Nuevo post de la serie ‘Respirando salitre. Historias de un buzo’. Por J.M. Valderrama & David Acuña.
Los días se acortan en Long Bay, Auckland. Después de explorar los alrededores de su nueva casa, David ha encontrado un camino propicio para salir a correr y oxigenarse. Lo necesita. No está acostumbrado al trabajo de gabinete, mucho menos entretenido y más monótono que el de campo. Él es un hombre de acción, y aunque la edad le va sedando, como nos pasa a todos, la inmovilidad en la mesa de trabajo, poniendo en orden todos esos datos tomados durante años, le agosta el alma.
Lo recuerda una y otra vez Patrick Deville en sus libros ─Ecuatoria o Peste & Cólera, por ejemplo─ dando cuenta del reposo del guerrero, de grandes exploradores que se han enfangado en selvas indómitas, han atravesado manglares, les han comido los mosquitos y, llegada la cuarentena, comienzan a anhelar la vida doméstica, una vivienda, una familia.

*Datos proporcionados:*
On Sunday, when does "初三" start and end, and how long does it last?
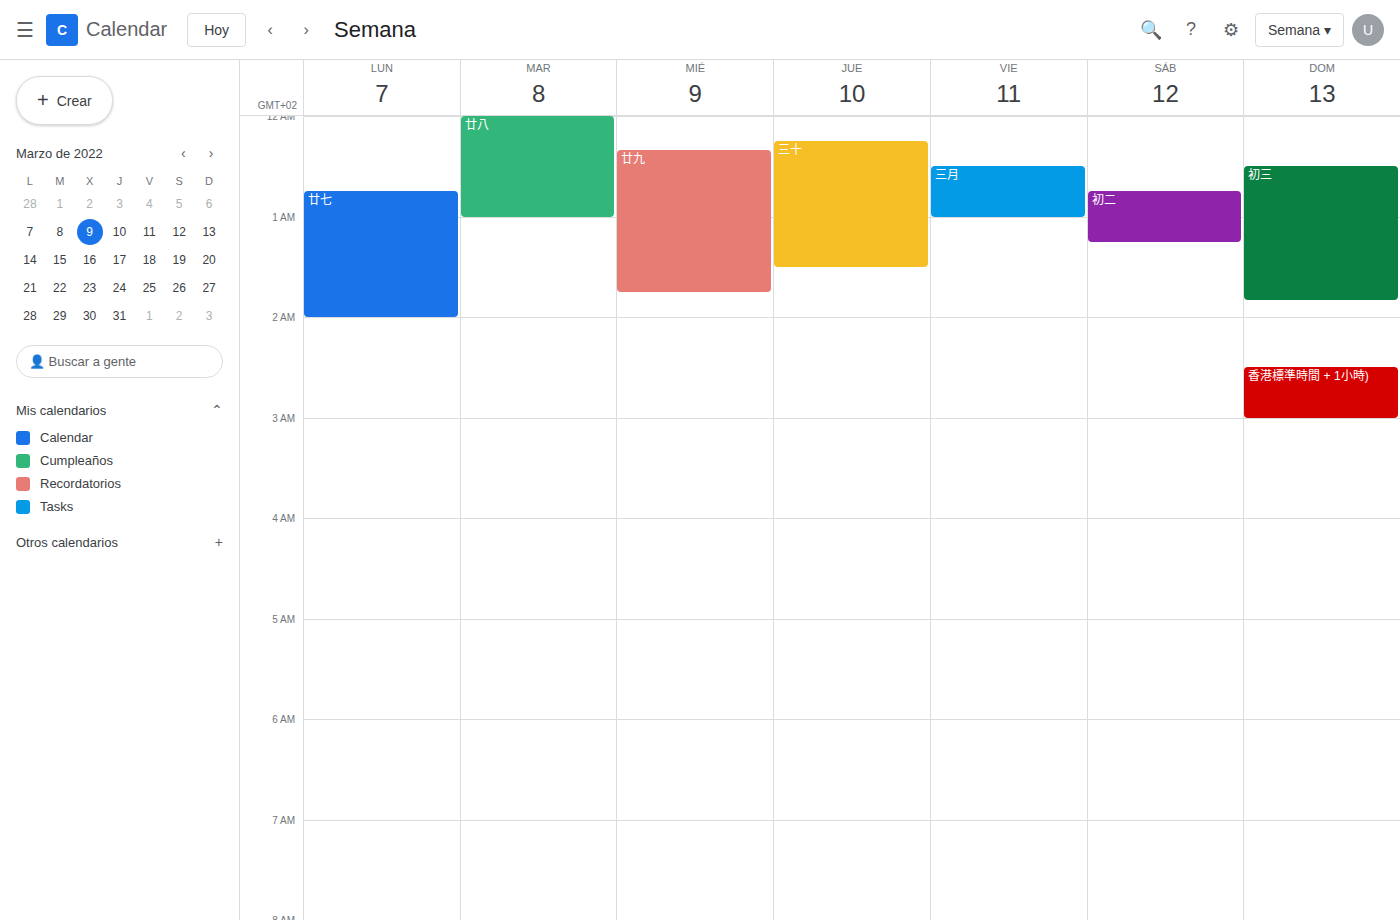
12:30 AM to 1:50 AM, 1 hour 20 minutes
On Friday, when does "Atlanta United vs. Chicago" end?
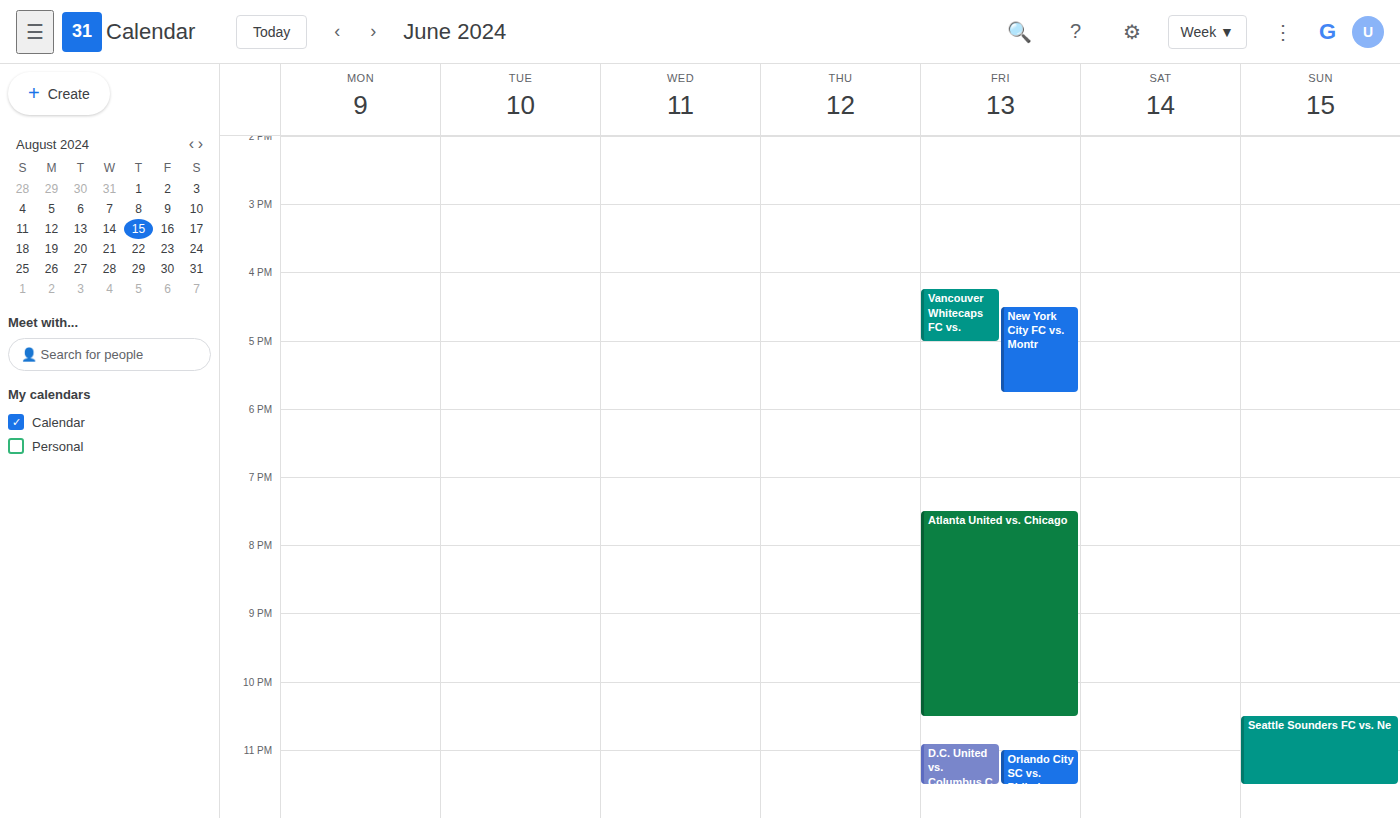
10:30 PM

*Problema planteado 1:* Reproduce del relato del buzo el tramo que va desde "Los días se" hasta "vivienda, una familia.".
*Problema planteado 2:*
Responde, según el relato del buzo:
(a) ¿En qué lugar se están acortando los días?
(b) ¿Para qué le sirve a David el camino que ha encontrado?
(c) ¿Qué dos libros de Patrick Deville se mencionan?
*Problema planteado 3:* Por favor, continúa el relato del buzo con lo que vendría después de su última oración.
El material no hace falta para resolver nada.

*Respuesta 1:*
Los días se acortan en Long Bay, Auckland. Después de explorar los alrededores de su nueva casa, David ha encontrado un camino propicio para salir a correr y oxigenarse. Lo necesita. No está acostumbrado al trabajo de gabinete, mucho menos entretenido y más monótono que el de campo. Él es un hombre de acción, y aunque la edad le va sedando, como nos pasa a todos, la inmovilidad en la mesa de trabajo, poniendo en orden todos esos datos tomados durante años, le agosta el alma.
Lo recuerda una y otra vez Patrick Deville en sus libros ─Ecuatoria o Peste & Cólera, por ejemplo─ dando cuenta del reposo del guerrero, de grandes exploradores que se han enfangado en selvas indómitas, han atravesado manglares, les han comido los mosquitos y, llegada la cuarentena, comienzan a anhelar la vida doméstica, una vivienda, una familia.

*Respuesta 2:*
(a) En Long Bay, Auckland.
(b) Para salir a correr y oxigenarse.
(c) Ecuatoria y Peste & Cólera.

*Respuesta 3:*
En su recorrido, a la vera del Pacífico, admira la vastedad que tiene ante sí. Una masa de agua ininterrumpida que llega hasta las Islas Galápagos, donde ha pasado los últimos años de su vida dando cuerpo al sueño de su infancia. Recordemos, quería ser biólogo marino. Y lo consiguió.
Quiere pensar que su tesis doctoral puede ser un ladrillito más de ese inmenso edificio que es el conocimiento. Y que el conocimiento es la condición previa para concienciarnos de la necesidad de preservar los santuarios marinos y realizar una explotación sostenible del mar, que nos permita vivir sin aplastar otras formas de vida.
Aunque era una conexión muy indirecta, mínima, David creía que era necesario dar a conocer el fascinante mundo de los tiburones, su tesis versaría sobre algunos de los escualos más grandes y desconocidos de los mares.
La lluvia fina le daba en la cara. Se acabaron los días dorados. Era el enésimo proceso de adaptación a otro sitio nuevo. Sabía que le esperaba un invierno duro, meses de cielo gris y mortecino. En Auckland no apretaba tanto el frío como en la isla sur, donde los paisajes nevados e invernales eran una constante, tanto como para haber rodado allí las gélidas escenas de El Señor de los Anillos. El mal tiempo le iba a disuadir de muchas actividades al aire libre e invertiría todas esas horas en dar un buen empujón a su tesis.
La lluvia arreciaba y esprintó hasta la casa compartida en la que vivía.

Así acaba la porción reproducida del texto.